Emerging markets tempting amid uncertain French growth
Many French investors are attempting to wash their hands of EU equities, but are not ready to commit to the only visible escape route: emerging markets. Others cling to the belief core European economies remain a safe bet for fixed income. Uncertainty seems to be the key common denominator for French fund managers heading into 2012.
The French AAA rating: does it matter?
France reported zero GDP growth in the second quarter of 2011, heightening rating agencies’ concerns over the government’s ability to meet its financial targets. This was below expectations of a 0.3% rise and down from a 0.9% increase in the first quarter of the year.
Despite a surprise rebound in the French economy in the third quarter with output expanding by 0.4%, Moody’s issued a warning to France about the viability of its AAA rating in November as the difference between French and German government bond yields breached 200 basis points, a euro-era record.

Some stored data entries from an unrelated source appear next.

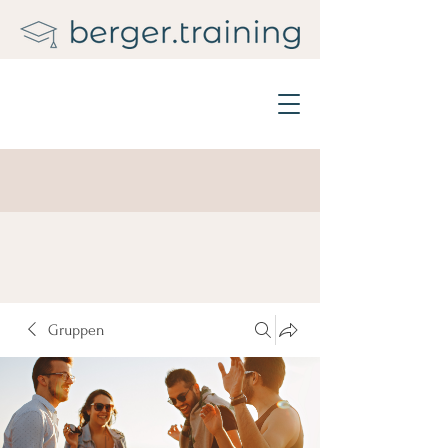
Gruppen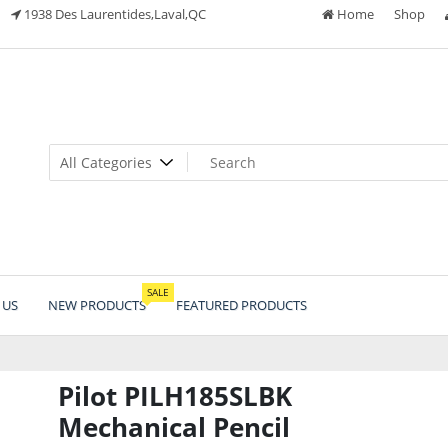
1938 Des Laurentides,Laval,QC
Home
Shop
SALE
 US
NEW PRODUCTS
FEATURED PRODUCTS
Pilot PILH185SLBK
Mechanical Pencil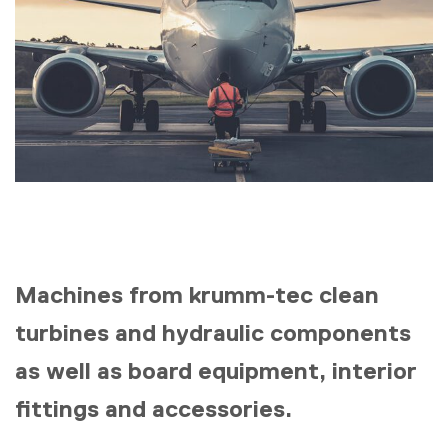
Machines from krumm-tec clean
turbines and hydraulic components
as well as board equipment, interior
fittings and accessories.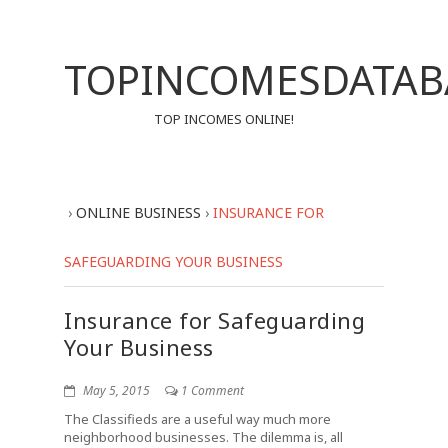
TOPINCOMESDATAB
TOP INCOMES ONLINE!
›
ONLINE BUSINESS
›
INSURANCE FOR
SAFEGUARDING YOUR BUSINESS
Insurance for Safeguarding
Your Business
May 5, 2015
1 Comment
The Classifieds are a useful way much more
neighborhood businesses. The dilemma is, all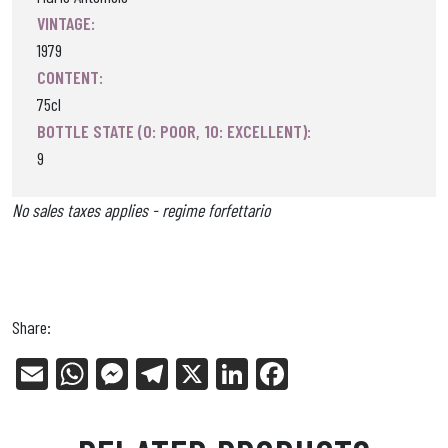
VINTAGE:
1979
CONTENT:
75cl
BOTTLE STATE (0: POOR, 10: EXCELLENT):
9
No sales taxes applies - regime forfettario
Share:
E
W
Me
Tel
X
Li
Fa
m
ha
ss
eg
nk
ce
ail
ts
en
ra
ed
bo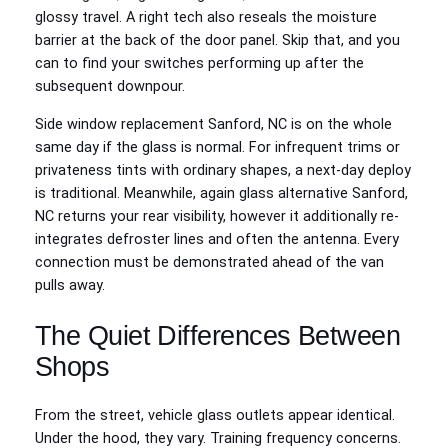
glossy travel. A right tech also reseals the moisture
barrier at the back of the door panel. Skip that, and you
can to find your switches performing up after the
subsequent downpour.
Side window replacement Sanford, NC is on the whole
same day if the glass is normal. For infrequent trims or
privateness tints with ordinary shapes, a next-day deploy
is traditional. Meanwhile, again glass alternative Sanford,
NC returns your rear visibility, however it additionally re-
integrates defroster lines and often the antenna. Every
connection must be demonstrated ahead of the van
pulls away.
The Quiet Differences Between
Shops
From the street, vehicle glass outlets appear identical.
Under the hood, they vary. Training frequency concerns.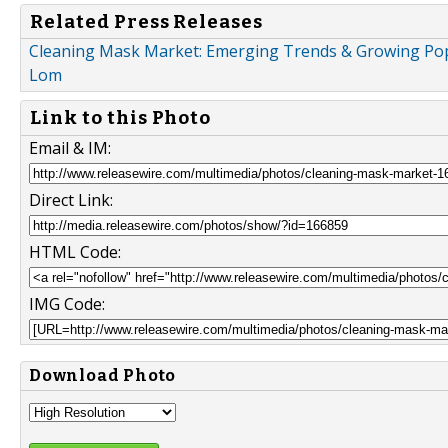
Related Press Releases
Cleaning Mask Market: Emerging Trends & Growing Popula
Lom
Link to this Photo
Email & IM:
Direct Link:
HTML Code:
IMG Code:
Download Photo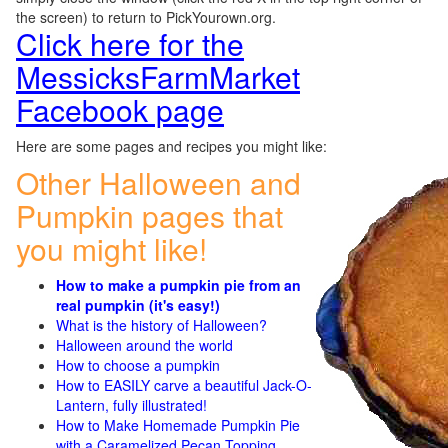
the screen) to return to PickYourown.org.
Click here for the
MessicksFarmMarket
Facebook page
Here are some pages and recipes you might like:
Other Halloween and
Pumpkin pages that
you might like!
How to make a pumpkin pie from an
real pumpkin (it's easy!)
What is the history of Halloween?
Halloween around the world
How to choose a pumpkin
How to EASILY carve a beautiful Jack-O-
Lantern, fully illustrated!
How to Make Homemade Pumpkin Pie
with a Caramelized Pecan Topping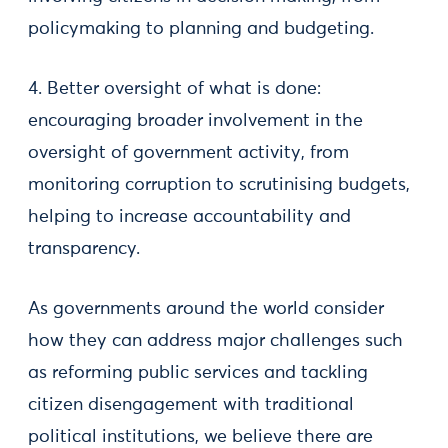
policymaking to planning and budgeting.
4. Better oversight of what is done:
encouraging broader involvement in the
oversight of government activity, from
monitoring corruption to scrutinising budgets,
helping to increase accountability and
transparency.
As governments around the world consider
how they can address major challenges such
as reforming public services and tackling
citizen disengagement with traditional
political institutions, we believe there are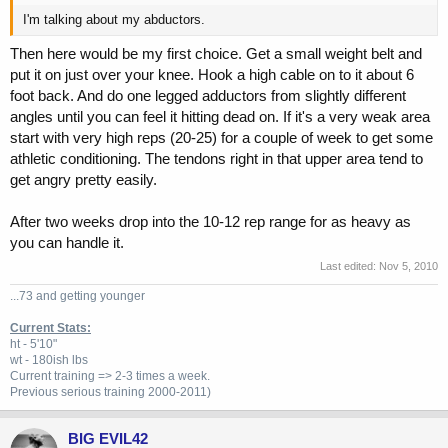
I'm talking about my abductors.
Then here would be my first choice. Get a small weight belt and
put it on just over your knee. Hook a high cable on to it about 6
foot back. And do one legged adductors from slightly different
angles until you can feel it hitting dead on. If it's a very weak area
start with very high reps (20-25) for a couple of week to get some
athletic conditioning. The tendons right in that upper area tend to
get angry pretty easily.
After two weeks drop into the 10-12 rep range for as heavy as
you can handle it.
Last edited:
Nov 5, 2010
...73 and getting younger
Current Stats:
ht - 5'10"
wt - 180ish lbs
Current training => 2-3 times a week.
Previous
serious training 2000-2011)
BIG EVIL42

Since November any mention of France has revolved around its credit rating and newspaper cartoonists have gleefully taken to depicting the country’s beleaguered President Nicolas Sarkozy desperately trying to uphold AAA status.
Verbose sparring between France and the UK over who most deserves the coveted AAA rating has proven to be a useful distraction from broader issues in both economies.
As speculation mounts over France’s economic stability, the ratings agencies continue to pile pressure on its Sénat amd the country’s politicians are left in a precarious position. The temptation to angle for votes is strong in the run up to the French general election in May 2012, but politicians making promises they cannot afford could risk the wrath of the rating agencies, as demonstrated by Italy’s rating downgrade prior to Berlusconi’s resignation in mid-November.
But France’s fund managers are not overly concerned about its credit rating and the impact a downgrade could have on French government bond holdings. “We are avoiding the peripheral countries such as Spain and Italy and concentrating on the core countries of the euro area,” explained Franck Nicolas, head of asset allocation at Natixis Asset Management.
It is perhaps surprising Nicolas still considers France a ‘core’ European country as the country’s media has obsessively discussed the looming downgrade, accusing President Nicolas Sarkozy and his finance minister François Baroin of trying to downplay its importance to minimise the embarrassment of such a catastrophe.
But according to Nicolas, “most bad news has already been priced in to markets and a downgrade will not trigger a dramatic shock. When the US got downgraded [in August] it was more of a shock for Americans than for markets. There might be a small movement [in French government bonds] but everyone already knows France could lose it.”